_Work to be completed_
Please look for the string "India" below and report every line in which it occurs.

_Input records_
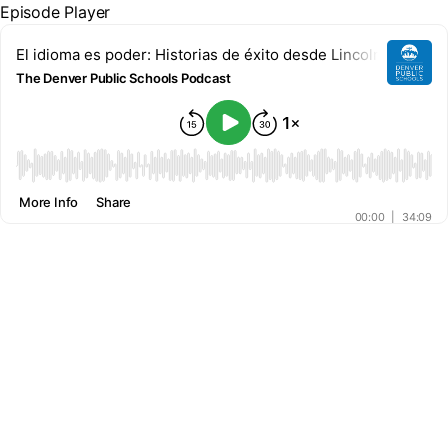
Episode Player
El idioma es poder: Historias de éxito desde Lincoln High Sc
The Denver Public Schools Podcast
00:00
More Info
Share
00:00
|
34:09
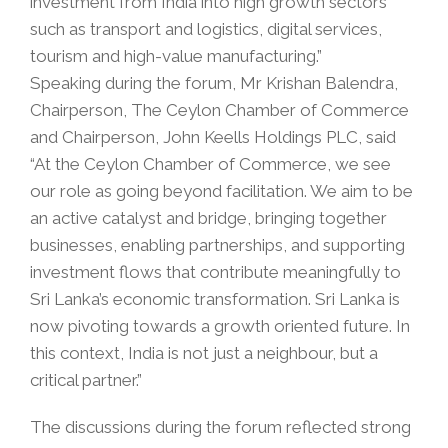
investment from India into high growth sectors
such as transport and logistics, digital services,
tourism and high-value manufacturing.”
Speaking during the forum, Mr Krishan Balendra,
Chairperson, The Ceylon Chamber of Commerce
and Chairperson, John Keells Holdings PLC, said
“At the Ceylon Chamber of Commerce, we see
our role as going beyond facilitation. We aim to be
an active catalyst and bridge, bringing together
businesses, enabling partnerships, and supporting
investment flows that contribute meaningfully to
Sri Lanka’s economic transformation. Sri Lanka is
now pivoting towards a growth oriented future. In
this context, India is not just a neighbour, but a
critical partner.”
The discussions during the forum reflected strong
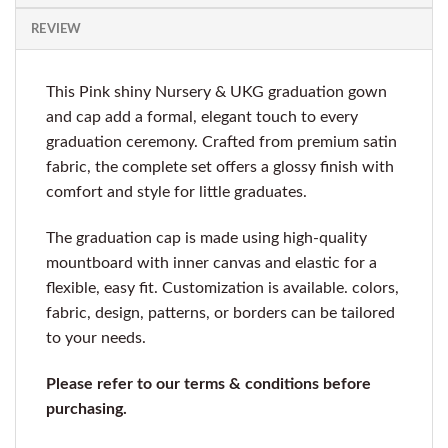
REVIEW
This Pink shiny Nursery & UKG graduation gown
and cap add a formal, elegant touch to every
graduation ceremony. Crafted from premium satin
fabric, the complete set offers a glossy finish with
comfort and style for little graduates.
The graduation cap is made using high-quality
mountboard with inner canvas and elastic for a
flexible, easy fit. Customization is available. colors,
fabric, design, patterns, or borders can be tailored
to your needs.
Please refer to our terms & conditions before
purchasing.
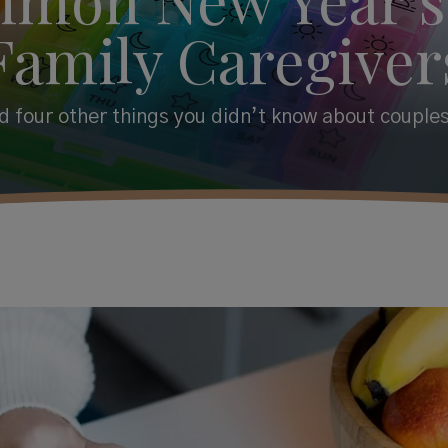
Family Caregiver
 four other things you didn’t know about couples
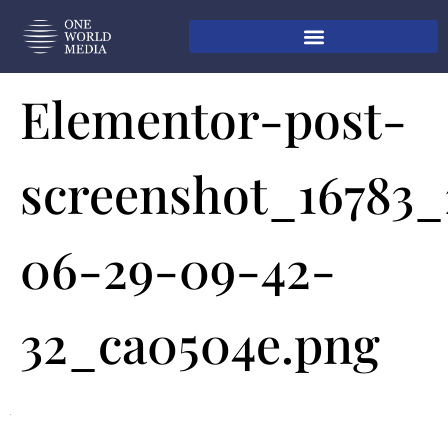
Elementor-post-
screenshot_16783
06-29-09-42-
32_ca0504e.png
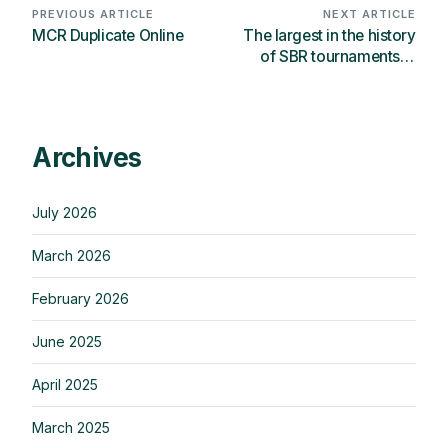
PREVIOUS ARTICLE
NEXT ARTICLE
MCR Duplicate Online
The largest in the history
of SBR tournaments in
Russia took place in
Moscow
Archives
July 2026
March 2026
February 2026
June 2025
April 2025
March 2025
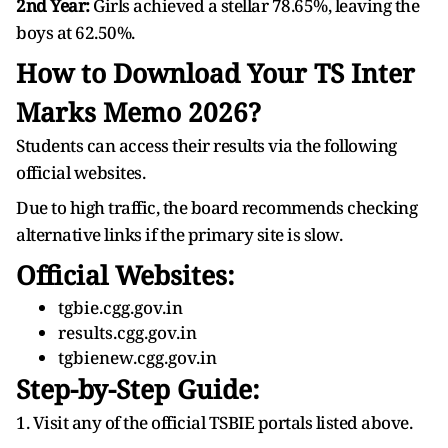
2nd Year:
Girls achieved a stellar 78.65%, leaving the
boys at 62.50%.
How to Download Your TS Inter
Marks Memo 2026?
Students can access their results via the following
official websites.
Due to high traffic, the board recommends checking
alternative links if the primary site is slow.
Official Websites:
tgbie.cgg.gov.in
results.cgg.gov.in
tgbienew.cgg.gov.in
Step-by-Step Guide:
1. Visit any of the official TSBIE portals listed above.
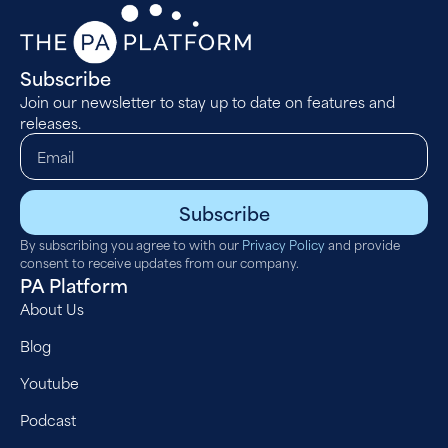
Subscribe
Join our newsletter to stay up to date on features and
releases.
Subscribe
By subscribing you agree to with our
Privacy Policy
and provide
consent to receive updates from our company.
PA Platform
About Us
Blog
Youtube
Podcast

_Task response_
investment from India into high growth sectors
this context, India is not just a neighbour, but a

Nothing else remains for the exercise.